A rollout of the typical architecture often requires significant operations investment and still introduces single points of failure throughout the application, so we chose to utilize AWS microservices to scale our DragonMail dotNet application.
Developing the Architecture
AWS offers many paths for microservices, so we had to decide how to frame our architecture design. We looked for:
- Low cost/free hosting options
- Capabilities of AWS that best enable dotNet customers to utilize a microservice architecture
- AWS managed services over having to build and support our own custom infrastructure management
With those assumptions in mind, here is how we approached building the architecture for DragonMail. The main components were the SMTP Server, Mail Parser/Storage, and Anonymous Mail Reader.
1. SMTP Server
The SMTP Service was our first microservice and our first challenge. Ideally, we wanted to use the AWS API Gateway because it provides a scalable solution for HTTP services. However, since the SMTP Service requires TCP communication, the API Gateway wasn’t able to host this service.
We decided to go with another option in microservices: containers. Using the AWS managed container service, ECS, we created a dotNet Core container image to run our SMTP Service hosted on Linux. Not only did this reduce our ECS cost, but the managed container deployment mechanism also reduced our operations cost.
ECS fully supports the Docker registry (or you can use the private registry in AWS), so we now have a built-in deployment pipeline setup for our local development & testing utilizing the Windows/Visual Studio 2017 toolset. As a result, our team can rely on familiar technologies and development paradigms to help them quickly and easily ramp up.
2. Mail Parser/Data
Now that we had a microservice that could accept e-mail, we needed something to parse it. A monolithic approach would have the SMTP service parse and store the email to a tightly coupled data store, but the microservices approach reduced the responsibility of that service to only handle the SMTP handshake and store the raw email in a bucket in S3.

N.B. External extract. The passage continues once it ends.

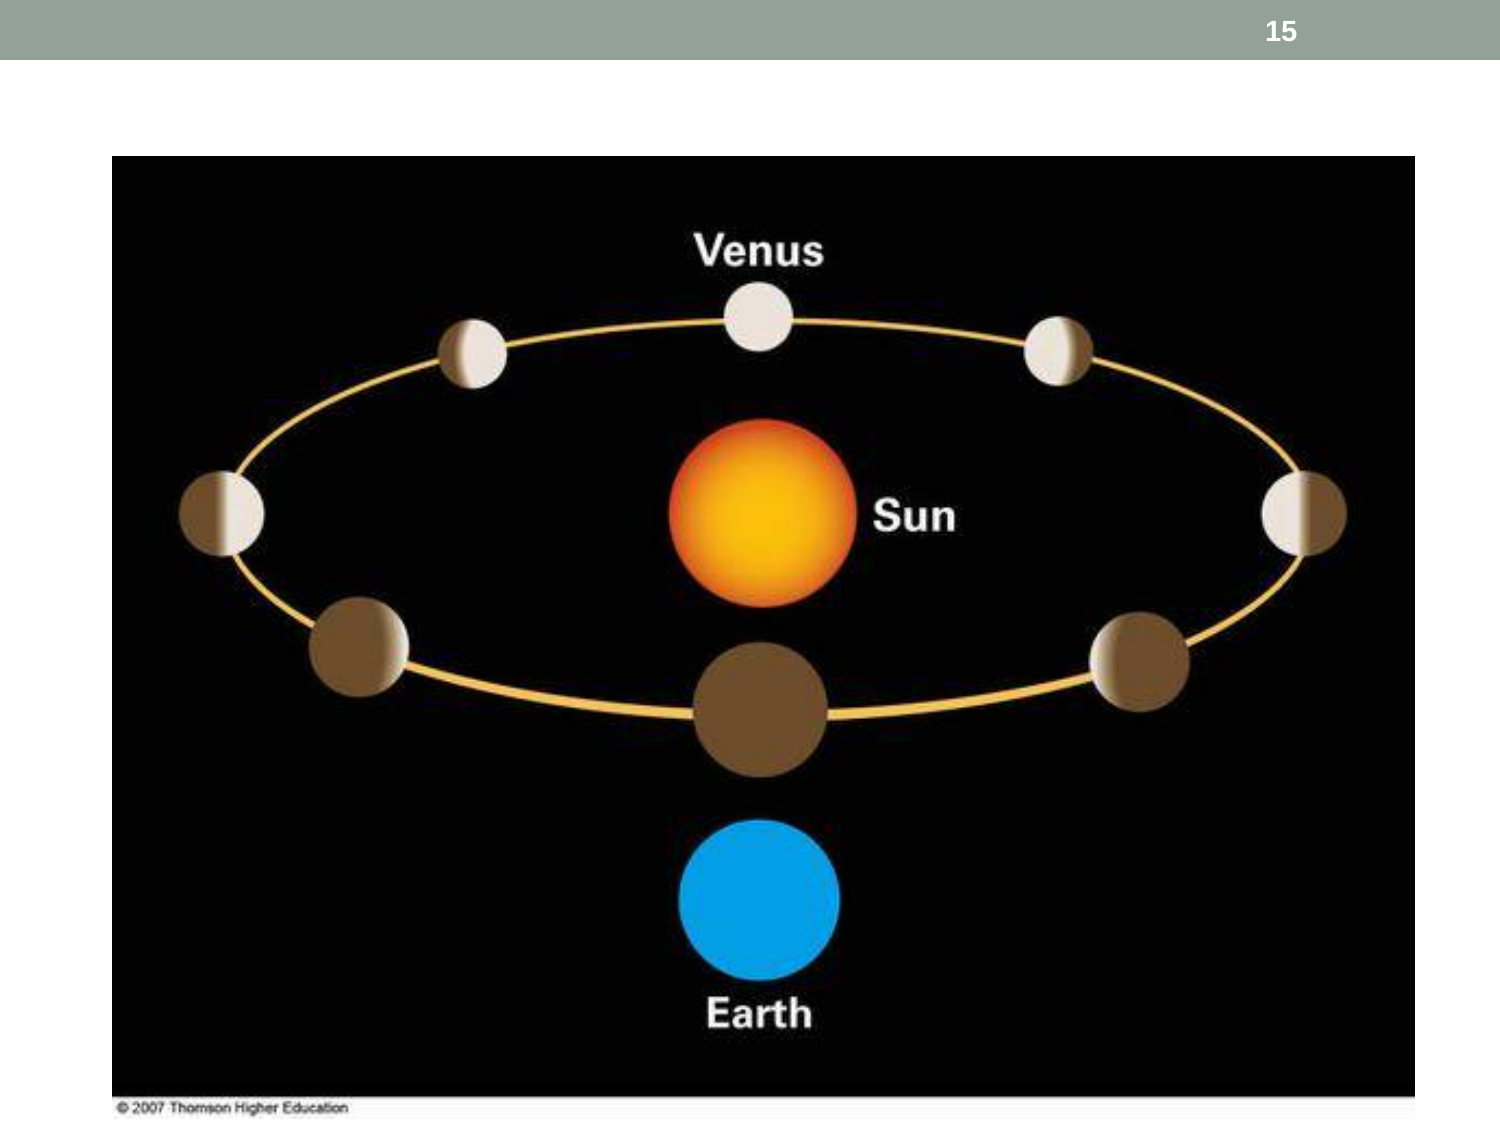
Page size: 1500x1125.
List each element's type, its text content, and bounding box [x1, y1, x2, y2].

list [111, 156, 1416, 1119]
slide_number 15 [1250, 3, 1425, 57]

We configured this bucket to trigger a custom Lambda function, written in dotNet Core, that is responsible for parsing these emails. Once parsed, it writes them to another S3 bucket for something else to process. By splitting up each responsibility, we eliminated some of the system dependencies and created easily testable, repeatable, inputs and outputs for each microservice.
You may have noticed that we didn’t utilize a database, but instead chose to rely on S3 for those operations. This approach gives us the flexibility to add an additional microservice triggered on the parsed email S3 bucket, so we can further analyze the email as the business needs require it, such as providing more advanced reporting. Now we can chain different services with different responsibilities that are testable with repeatable input and outputs.
3. Anonymous Mail Reader
Finally, we needed to read these emails. If this were a typical dotNet application, we would probably have an ASP.Net website that was hosting the infrastructure for all the components identified so far. We decided to favor a more browser based UI, so we could go completely serverless and use static hosting on S3 to host an Angular UI.
This lightweight hosting reduced our UI hosting and operations cost to almost nothing (since it's all client side) while getting the scale of S3 & CloudFront. As requirements change and more complex behavior is needed, the UI can keep our static hosting and connect to other services in our microservice infrastructure.
In Summary
The microservices approach allowed us to break apart our original monolithic application into smaller, testable components. Based on the design decisions we’ve discussed, our architecture ended up looking like this:
With this architecture, we’ve reduced infrastructure and operations cost by utilizing ECS with dotNet Linux Containers, S3, and Lambda. Even with these drastic infrastructure changes, we’ve managed to keep our investment in our development methodology consistent for the delivery team and provide an opportunity for them to grow their capabilities.
Most importantly, for our customers, we’ve broken up our monolithic application so that new components and functionality no longer require taking the entire system offline. Instead, these features can be rolled out with the increased scalability, redundancy, and agility a cloud native microservice architecture provides.